Verhältnis zu bisheriger Rechtsprechung: Zu OS 2.: teilweise Aufgabe von BAG 22.03.1990 – 6 AZR 411/88 –
Eingruppierung während der Freistellungsphase eines Altersteilzeitverhältnisses; Überleitung eines Arbeitnehmers
Anschließend die Orientierungssätze des Urteils des BAG vom 25.06.2019 – 9 AZR 401/18 –:
- Bemisst sich die tarifliche Entgelthöhe nicht nur nach einer Entgeltgruppe, sondern ist sie darüber hinaus von einer Entgeltstufe abhängig, obliegt es dem Arbeitnehmer, der seine tarifgerechte Eingruppierung gerichtlich festgestellt wissen will, im Regelfall, sein Feststellungsbegehren auf die seiner Ansicht nach zutreffende Entgeltstufe zu erstrecken. Etwas anderes gilt, wenn lediglich die Entgeltgruppe, nicht aber die im Falle des Obsiegens zutreffende Entgeltstufe zwischen den Parteien streitig ist (Rn. 15).
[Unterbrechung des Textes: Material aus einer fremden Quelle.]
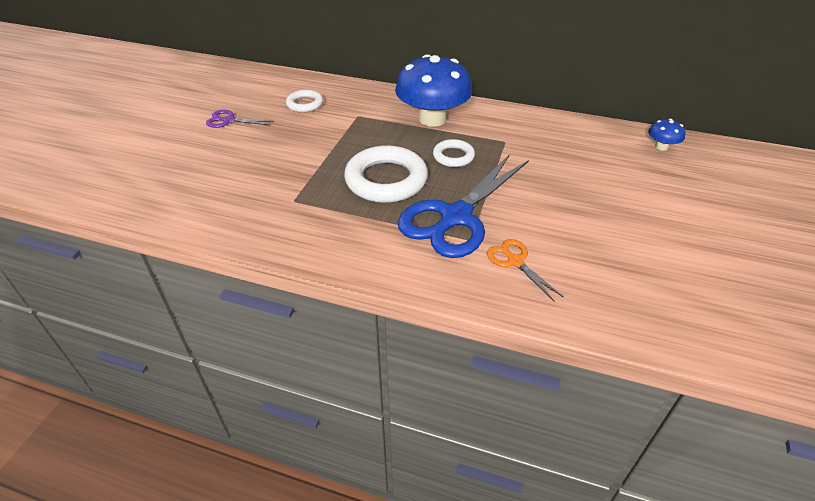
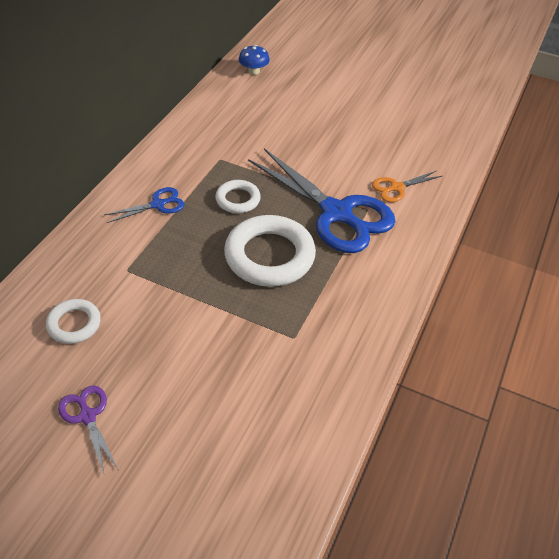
camera: 85 degrees left, 5 degrees up
(229, 120) = (87, 416): purple scissors -> purple scissors turned 135 degrees clockwise
(432, 119) = (158, 204): blue mushroom -> blue scissors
- Ein Arbeitnehmer, der sich in der Freistellungsphase seines Altersteilzeitarbeitsverhältnisses befindet, wird aufgrund der Bestimmung des § 4 Abs. 1 TV ATZ-TgRV vom TV-TgDRV auch dann in den TV EntgO-DRV übergeleitet, wenn er zum Zeitpunkt der Überleitung keine tatsächliche Tätigkeit ausübt. § 4 Abs. 1 TV ATZ-TgRV, demzufolge ein Arbeitnehmer, der Altersteilzeit im Blockmodell leistet, als Bezüge die sich für entsprechende Teilzeitkräfte bei Anwendung der tariflichen Vorschriften ergebenden Beträge erhält, fingiert die auszuübende Tätigkeit in der Freistellungsphase (Rn. 20 f.).
Aufrechnung; Pfändungsverbot; Urlaubsentgelt; Erhöhung der Arbeitszeit
Orientierungssätze des Urteils des BAG vom 20.11.2018 – 9 AZR 349/18 –:
- Nach § 394 Satz 1 BGB ist die Aufrechnung gegen eine Forderung nicht statthaft, soweit sie der Pfändung nicht unterworfen ist. Wird mit einer Gegenforderung aufgerechnet, ist die Entscheidung, ob die Gegenforderung besteht oder nicht besteht, bis zur Höhe des Betrags, für den die Aufrechnung geltend gemacht worden ist, der Rechtskraft (§ 322 Abs. 2 Zivilprozessordnung – ZPO) fähig. Der Umfang der Rechtskraft der Entscheidung darf nicht unklar bleiben. Es ist deshalb rechtsfehlerhaft, wenn ein Urteil die Zulässigkeit der Aufrechnung offenlässt (Rn. 17).
- Pflichtumlagebeiträge des Arbeitnehmers, die der Arbeitgeber aufgrund tariflicher Bestimmungen vom Nettoeinkommen des Arbeitnehmers einzubehalten und an die Versorgungsanstalt des Bundes und der Länder (VBL) abzuführen hat, sind nach § 850e Nr. 1 Satz 1 ZPO bei der Berechnung des pfändbaren Arbeitseinkommens nicht mitzurechnen (Rn. 20).
- Nach § 29 Abs. 1 Satz 1, § 23 Abs. 1 Satz 1 TV-BA hat der Arbeitnehmer während der Dauer seines Urlaubs Anspruch auf Fortzahlung des Gehalts nach § 16 Abs. 1 und Abs. 3 TV-BA sowie der sonstigen in Monatsbeträgen festgelegten Gehaltsbestandteile. Nach den tariflichen Bestimmungen gilt insoweit das Entgeltausfallprinzip. Dies führt bei einer unterjährigen Erhöhung der Arbeitszeit von Teilzeit auf Vollzeit dazu, dass ein Arbeitnehmer, der seinen Urlaub während seiner Vollzeitbeschäftigung nimmt, für den Zeitraum des Urlaubs die Fortzahlung der genannten Vergütungsbestandteile in voller Höhe verlangen kann (Rn. 25).